Le débat tourne surtout autour de l’introduction de budgets globaux pour la santé, qui engendrerait une centralisation accrue des compétences – des cantons et des partenaires tarifaires vers la Confédération – et un rationnement des prestations. Il n’y pas beaucoup à y gagner. L’allocation des budgets globaux est une manière implicite de décider au niveau central où, comment et dans quelle mesure les services sont (encore) fournis. Il est très peu probable que les cantons acceptent le résultat d’un tel rationnement central des services de santé – s’il est raisonnablement planifiable. Déjà aujourd’hui, ceux-ci contournent en grande partie les mécanismes concurrentiels et d’ajustement structurel par une indemnisation généreuse des prestations d’intérêt général, des tarifs de référence bas, des critères d’admission restrictifs aux listes d’hôpitaux, etc.

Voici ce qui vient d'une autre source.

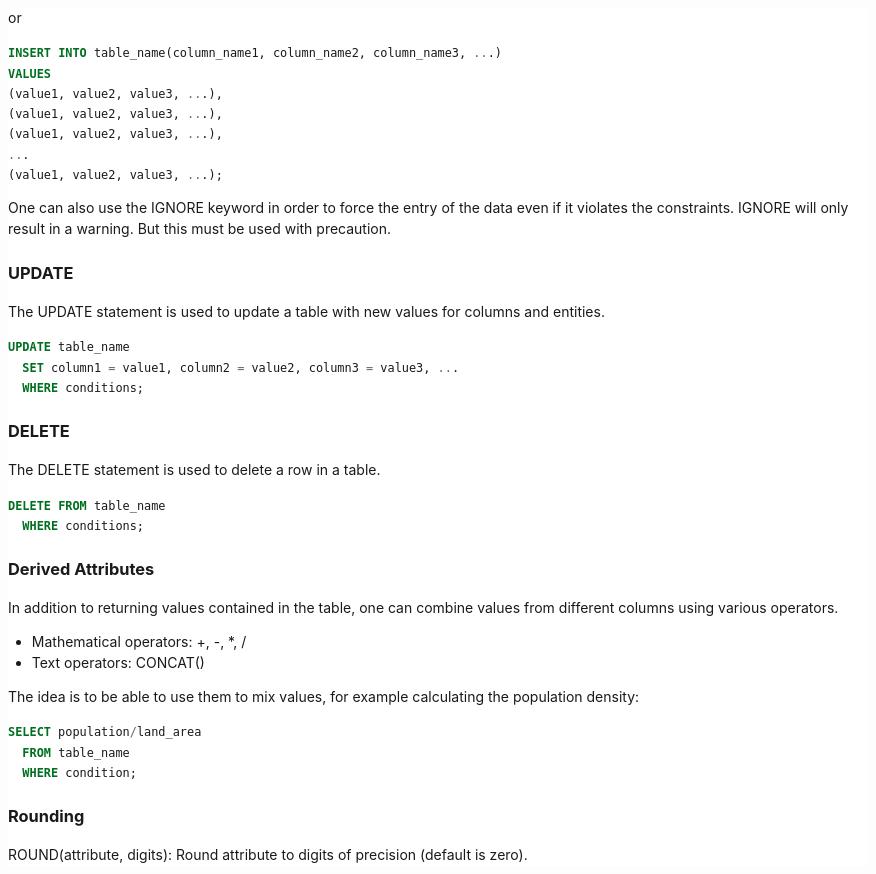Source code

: or

```sql
INSERT INTO table_name(column_name1, column_name2, column_name3, ...)
VALUES
(value1, value2, value3, ...),
(value1, value2, value3, ...),
(value1, value2, value3, ...),
...
(value1, value2, value3, ...);
```

One can also use the IGNORE keyword in order to force the entry of the data
even if it violates the constraints. IGNORE will only result in a warning. But
this must be used with precaution.

### UPDATE

The UPDATE statement is used to update a table with new values for
columns and entities.

```sql
UPDATE table_name
  SET column1 = value1, column2 = value2, column3 = value3, ...
  WHERE conditions;
```

### DELETE

The DELETE statement is used to delete a row in a table.

```sql
DELETE FROM table_name
  WHERE conditions;
```

### Derived Attributes

In addition to returning values contained in the table, one can combine
values from different columns using various operators.

- Mathematical operators: +, -, \*, /
- Text operators: CONCAT()

The idea is to be able to use them to mix values, for example calculating the
population density:

```sql
SELECT population/land_area
  FROM table_name
  WHERE condition;
```

### Rounding

ROUND(attribute, digits): Round attribute to digits of precision (default is zero).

Il convient également de rappeler que le rationnement va généralement de pair avec les files d’attente et favorise ainsi la «médecine à deux classes» – ceux qui peuvent se le permettre seront soignés de manière privée. En fin de compte, l’introduction de budgets globaux et d’autres instruments de rationnement ne devrait pas changer le truisme selon lequel une diminution des prestations du système de santé cantonal équivaut à un suicide politique. Il est donc urgent de dépolitiser le système de santé et de procéder à des réformes qui renforcent la concurrence dans le secteur hospitalier. Dans la publication «Une politique hospitalière saine», parue début février, Avenir Suisse a décrit en détail les réformes susceptibles de rompre avec l’«esprit de clocher» qui prévaut encore. Trois mesures sont au premier plan :

  1. Plus de transparence en matière de subventions: le processus d’attribution des prestations d’intérêt général (PIG) doit être organisé de manière plus transparente et plus équitable, que ce soit par le biais d’appels d’offres ou l’aval explicite du parlement cantonal. (voir aussi :«Opacité des subventions hospitalières» et «Une épée de Damoclès dans le secteur hospitalier»).
  2. Participation active des patients: les patients doivent avoir leur mot à dire. De nouveaux modèles d’assurance, dans lesquels les caisses-maladie conseillent leurs patients avant une intervention hospitalière, permettraient de sensibiliser les assurés aux différences de qualité et de coûts. Si les assurés choisissent une prestation moins coûteuse, mais de qualité équivalente, ils seraient récompensés par un avoir crédité ou des primes moins élevées pour les économies réalisées (voir aussi :«Les patients comme catalyseur de la concurrence hospitalière»).
  3. Suppression des listes hospitalières cantonales: l’introduction de normes de qualité uniformes et valables dans toute la Suisse pour l’exploitation des hôpitaux en lieu et place des listes hospitalières cantonales vise à rompre avec l’«esprit de clocher» et à favoriser la concurrence – et la mobilité des patients – à travers les frontières cantonales.